Collected data entries.
------------------------------------------------------------------------

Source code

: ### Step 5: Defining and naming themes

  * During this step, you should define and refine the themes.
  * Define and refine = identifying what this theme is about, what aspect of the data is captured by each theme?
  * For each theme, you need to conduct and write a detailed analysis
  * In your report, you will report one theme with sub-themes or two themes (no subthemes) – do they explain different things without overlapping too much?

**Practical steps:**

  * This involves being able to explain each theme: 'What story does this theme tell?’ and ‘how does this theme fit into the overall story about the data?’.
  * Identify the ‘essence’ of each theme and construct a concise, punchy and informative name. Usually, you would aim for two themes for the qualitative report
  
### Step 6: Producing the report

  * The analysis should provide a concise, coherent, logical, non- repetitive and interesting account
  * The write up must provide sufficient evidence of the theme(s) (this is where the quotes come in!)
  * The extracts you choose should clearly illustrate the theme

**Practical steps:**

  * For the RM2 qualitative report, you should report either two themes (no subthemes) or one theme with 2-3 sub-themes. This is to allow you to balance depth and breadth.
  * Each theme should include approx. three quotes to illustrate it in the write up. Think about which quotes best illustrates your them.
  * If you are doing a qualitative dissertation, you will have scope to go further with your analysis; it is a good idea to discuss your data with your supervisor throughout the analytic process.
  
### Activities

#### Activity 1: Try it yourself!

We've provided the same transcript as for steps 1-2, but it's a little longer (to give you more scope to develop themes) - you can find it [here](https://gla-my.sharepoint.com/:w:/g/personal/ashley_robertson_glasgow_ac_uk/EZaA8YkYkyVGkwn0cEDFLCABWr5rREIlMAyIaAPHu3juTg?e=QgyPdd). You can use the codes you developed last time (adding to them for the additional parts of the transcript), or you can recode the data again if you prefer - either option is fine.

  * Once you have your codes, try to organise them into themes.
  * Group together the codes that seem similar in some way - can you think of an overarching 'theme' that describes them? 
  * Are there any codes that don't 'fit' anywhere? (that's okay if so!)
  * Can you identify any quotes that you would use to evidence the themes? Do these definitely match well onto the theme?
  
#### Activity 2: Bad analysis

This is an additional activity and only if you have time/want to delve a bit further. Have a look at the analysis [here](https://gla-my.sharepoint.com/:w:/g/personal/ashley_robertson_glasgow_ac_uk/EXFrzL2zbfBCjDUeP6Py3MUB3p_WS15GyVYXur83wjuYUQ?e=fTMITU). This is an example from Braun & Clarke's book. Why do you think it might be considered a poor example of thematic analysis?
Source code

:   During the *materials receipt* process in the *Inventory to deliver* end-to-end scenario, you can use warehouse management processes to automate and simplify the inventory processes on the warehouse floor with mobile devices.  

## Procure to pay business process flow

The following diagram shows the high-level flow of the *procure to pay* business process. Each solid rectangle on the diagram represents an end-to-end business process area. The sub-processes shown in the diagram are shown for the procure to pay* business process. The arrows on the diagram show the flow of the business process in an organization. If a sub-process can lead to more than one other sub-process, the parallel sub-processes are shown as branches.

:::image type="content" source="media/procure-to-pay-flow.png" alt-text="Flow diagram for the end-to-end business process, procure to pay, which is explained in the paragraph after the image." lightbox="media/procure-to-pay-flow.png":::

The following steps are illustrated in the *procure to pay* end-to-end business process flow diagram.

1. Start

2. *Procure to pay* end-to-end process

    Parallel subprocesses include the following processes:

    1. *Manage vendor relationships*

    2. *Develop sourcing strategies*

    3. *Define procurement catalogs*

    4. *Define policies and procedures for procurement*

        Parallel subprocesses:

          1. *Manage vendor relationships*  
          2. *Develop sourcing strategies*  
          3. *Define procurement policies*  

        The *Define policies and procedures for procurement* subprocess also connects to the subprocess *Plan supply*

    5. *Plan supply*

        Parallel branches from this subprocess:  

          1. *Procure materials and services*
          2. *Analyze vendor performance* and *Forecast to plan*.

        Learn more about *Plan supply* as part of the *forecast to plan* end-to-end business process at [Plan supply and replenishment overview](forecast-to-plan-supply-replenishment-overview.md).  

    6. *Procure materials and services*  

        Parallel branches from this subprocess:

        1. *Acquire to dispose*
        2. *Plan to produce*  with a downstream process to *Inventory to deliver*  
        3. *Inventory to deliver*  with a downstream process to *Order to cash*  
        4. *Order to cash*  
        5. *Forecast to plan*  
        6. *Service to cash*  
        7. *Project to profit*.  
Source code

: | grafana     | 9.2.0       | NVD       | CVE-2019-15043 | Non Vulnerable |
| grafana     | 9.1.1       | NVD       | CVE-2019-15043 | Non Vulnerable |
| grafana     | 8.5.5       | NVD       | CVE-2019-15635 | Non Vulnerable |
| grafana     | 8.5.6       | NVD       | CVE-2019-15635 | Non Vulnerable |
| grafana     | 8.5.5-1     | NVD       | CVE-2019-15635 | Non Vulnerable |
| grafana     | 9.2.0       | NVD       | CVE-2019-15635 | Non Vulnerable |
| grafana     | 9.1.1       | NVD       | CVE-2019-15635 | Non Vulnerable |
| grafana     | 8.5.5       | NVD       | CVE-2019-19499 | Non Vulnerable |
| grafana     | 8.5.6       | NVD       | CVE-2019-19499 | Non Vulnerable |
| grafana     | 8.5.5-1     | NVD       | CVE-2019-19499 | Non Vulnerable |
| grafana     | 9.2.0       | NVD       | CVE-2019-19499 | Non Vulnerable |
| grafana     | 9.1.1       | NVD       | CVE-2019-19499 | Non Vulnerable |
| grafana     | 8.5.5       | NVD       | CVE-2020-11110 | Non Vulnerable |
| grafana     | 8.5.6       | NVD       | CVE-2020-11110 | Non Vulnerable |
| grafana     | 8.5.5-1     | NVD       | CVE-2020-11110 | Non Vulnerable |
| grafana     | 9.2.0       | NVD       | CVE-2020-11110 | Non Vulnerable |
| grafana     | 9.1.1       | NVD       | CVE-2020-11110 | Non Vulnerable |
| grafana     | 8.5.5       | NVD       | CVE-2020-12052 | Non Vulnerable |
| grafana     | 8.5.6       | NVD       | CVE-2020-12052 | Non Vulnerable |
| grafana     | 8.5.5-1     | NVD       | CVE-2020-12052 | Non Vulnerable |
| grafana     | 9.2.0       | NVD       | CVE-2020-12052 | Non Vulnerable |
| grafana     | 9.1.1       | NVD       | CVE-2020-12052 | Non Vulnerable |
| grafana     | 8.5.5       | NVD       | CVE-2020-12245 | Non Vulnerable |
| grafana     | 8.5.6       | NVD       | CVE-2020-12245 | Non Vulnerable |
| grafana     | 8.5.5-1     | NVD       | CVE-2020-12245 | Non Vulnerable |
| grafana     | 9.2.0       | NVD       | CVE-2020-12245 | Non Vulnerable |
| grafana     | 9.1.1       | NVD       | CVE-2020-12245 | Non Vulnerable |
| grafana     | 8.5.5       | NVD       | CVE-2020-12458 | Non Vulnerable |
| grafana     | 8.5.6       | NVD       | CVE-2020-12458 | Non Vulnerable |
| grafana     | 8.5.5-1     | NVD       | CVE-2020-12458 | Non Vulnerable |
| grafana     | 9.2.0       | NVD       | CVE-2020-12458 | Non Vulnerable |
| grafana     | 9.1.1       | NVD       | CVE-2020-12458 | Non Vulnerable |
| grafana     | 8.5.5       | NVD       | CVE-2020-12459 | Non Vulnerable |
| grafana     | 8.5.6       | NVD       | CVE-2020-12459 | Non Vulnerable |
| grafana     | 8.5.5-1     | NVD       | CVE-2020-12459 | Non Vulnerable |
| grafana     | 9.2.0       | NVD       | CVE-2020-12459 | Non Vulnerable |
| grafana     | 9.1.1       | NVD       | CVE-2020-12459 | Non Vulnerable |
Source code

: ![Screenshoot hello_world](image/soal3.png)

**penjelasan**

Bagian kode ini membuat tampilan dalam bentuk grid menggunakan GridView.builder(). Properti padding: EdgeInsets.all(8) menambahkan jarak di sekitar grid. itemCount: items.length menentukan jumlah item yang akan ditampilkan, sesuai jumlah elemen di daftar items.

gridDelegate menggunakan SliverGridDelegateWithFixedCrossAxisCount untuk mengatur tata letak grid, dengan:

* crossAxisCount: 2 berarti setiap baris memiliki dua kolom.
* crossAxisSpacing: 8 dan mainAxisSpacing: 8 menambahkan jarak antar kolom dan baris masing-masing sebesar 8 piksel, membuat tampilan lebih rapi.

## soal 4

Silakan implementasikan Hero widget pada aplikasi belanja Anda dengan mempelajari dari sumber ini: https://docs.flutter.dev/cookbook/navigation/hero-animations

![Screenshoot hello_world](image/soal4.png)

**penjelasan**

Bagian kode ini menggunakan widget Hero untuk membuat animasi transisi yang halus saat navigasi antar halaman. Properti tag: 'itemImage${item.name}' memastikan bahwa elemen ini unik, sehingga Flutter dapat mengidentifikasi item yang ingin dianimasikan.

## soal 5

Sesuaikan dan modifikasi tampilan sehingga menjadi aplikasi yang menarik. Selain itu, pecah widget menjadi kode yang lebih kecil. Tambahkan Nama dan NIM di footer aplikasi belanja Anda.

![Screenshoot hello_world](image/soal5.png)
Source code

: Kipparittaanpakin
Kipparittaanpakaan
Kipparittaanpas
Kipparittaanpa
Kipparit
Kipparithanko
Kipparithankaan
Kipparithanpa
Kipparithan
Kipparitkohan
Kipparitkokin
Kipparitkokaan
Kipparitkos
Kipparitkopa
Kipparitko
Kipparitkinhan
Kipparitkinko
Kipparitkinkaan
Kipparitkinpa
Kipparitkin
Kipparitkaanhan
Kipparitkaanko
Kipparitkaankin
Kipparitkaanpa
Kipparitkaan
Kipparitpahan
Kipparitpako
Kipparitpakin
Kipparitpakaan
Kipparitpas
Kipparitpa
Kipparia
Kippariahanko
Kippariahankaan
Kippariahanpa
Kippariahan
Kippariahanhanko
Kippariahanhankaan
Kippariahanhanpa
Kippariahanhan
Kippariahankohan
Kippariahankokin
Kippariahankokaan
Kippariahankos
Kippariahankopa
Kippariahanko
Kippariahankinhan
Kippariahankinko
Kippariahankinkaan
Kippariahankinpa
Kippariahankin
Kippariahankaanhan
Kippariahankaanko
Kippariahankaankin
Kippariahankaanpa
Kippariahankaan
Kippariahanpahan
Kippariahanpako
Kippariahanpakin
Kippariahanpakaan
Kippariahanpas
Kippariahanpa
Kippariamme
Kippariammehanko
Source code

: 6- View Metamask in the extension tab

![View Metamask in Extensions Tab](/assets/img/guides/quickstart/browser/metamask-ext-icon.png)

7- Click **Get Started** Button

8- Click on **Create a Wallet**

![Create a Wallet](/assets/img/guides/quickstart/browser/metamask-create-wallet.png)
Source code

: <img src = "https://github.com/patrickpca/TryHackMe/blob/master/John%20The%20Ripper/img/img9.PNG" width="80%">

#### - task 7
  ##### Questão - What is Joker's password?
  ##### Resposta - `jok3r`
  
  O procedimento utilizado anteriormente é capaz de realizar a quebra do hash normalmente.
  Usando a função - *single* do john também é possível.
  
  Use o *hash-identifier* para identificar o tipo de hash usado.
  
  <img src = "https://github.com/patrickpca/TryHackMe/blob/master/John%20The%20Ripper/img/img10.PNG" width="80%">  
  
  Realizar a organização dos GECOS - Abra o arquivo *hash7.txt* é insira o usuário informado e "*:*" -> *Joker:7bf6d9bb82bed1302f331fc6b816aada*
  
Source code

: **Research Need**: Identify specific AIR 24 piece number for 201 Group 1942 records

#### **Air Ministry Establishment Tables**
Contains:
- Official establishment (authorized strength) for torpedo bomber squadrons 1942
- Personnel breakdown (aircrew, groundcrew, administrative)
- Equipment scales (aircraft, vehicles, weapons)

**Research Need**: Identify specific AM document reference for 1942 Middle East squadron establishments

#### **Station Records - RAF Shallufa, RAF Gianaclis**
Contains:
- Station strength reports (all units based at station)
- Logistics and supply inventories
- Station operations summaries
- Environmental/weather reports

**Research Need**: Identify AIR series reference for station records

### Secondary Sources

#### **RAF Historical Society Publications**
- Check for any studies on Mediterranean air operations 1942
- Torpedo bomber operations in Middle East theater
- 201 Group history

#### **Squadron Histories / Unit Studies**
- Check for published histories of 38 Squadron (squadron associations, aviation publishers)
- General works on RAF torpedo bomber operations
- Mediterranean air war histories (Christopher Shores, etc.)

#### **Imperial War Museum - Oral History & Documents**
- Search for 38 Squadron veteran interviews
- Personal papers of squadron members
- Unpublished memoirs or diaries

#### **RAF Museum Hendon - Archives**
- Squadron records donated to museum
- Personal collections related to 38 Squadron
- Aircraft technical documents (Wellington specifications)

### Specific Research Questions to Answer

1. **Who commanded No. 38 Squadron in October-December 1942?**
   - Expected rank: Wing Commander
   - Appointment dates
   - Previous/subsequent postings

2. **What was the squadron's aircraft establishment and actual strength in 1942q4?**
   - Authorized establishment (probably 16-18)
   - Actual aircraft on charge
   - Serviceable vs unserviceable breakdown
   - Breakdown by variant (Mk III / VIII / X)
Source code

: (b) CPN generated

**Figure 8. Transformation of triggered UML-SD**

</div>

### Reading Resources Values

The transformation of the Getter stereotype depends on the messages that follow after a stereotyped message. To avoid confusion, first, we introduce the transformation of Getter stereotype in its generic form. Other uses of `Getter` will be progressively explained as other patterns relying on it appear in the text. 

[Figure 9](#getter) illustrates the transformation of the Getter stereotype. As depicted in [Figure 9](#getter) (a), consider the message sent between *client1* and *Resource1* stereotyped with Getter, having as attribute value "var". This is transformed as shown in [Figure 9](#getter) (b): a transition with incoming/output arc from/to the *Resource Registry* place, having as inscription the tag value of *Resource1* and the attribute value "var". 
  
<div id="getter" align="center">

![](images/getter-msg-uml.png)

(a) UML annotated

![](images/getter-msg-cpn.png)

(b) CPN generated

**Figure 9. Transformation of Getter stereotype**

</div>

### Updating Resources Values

------------------------------------------------------------------------

Count the lines of the records that contain the string "Middle". Give only the number.

Reply. 2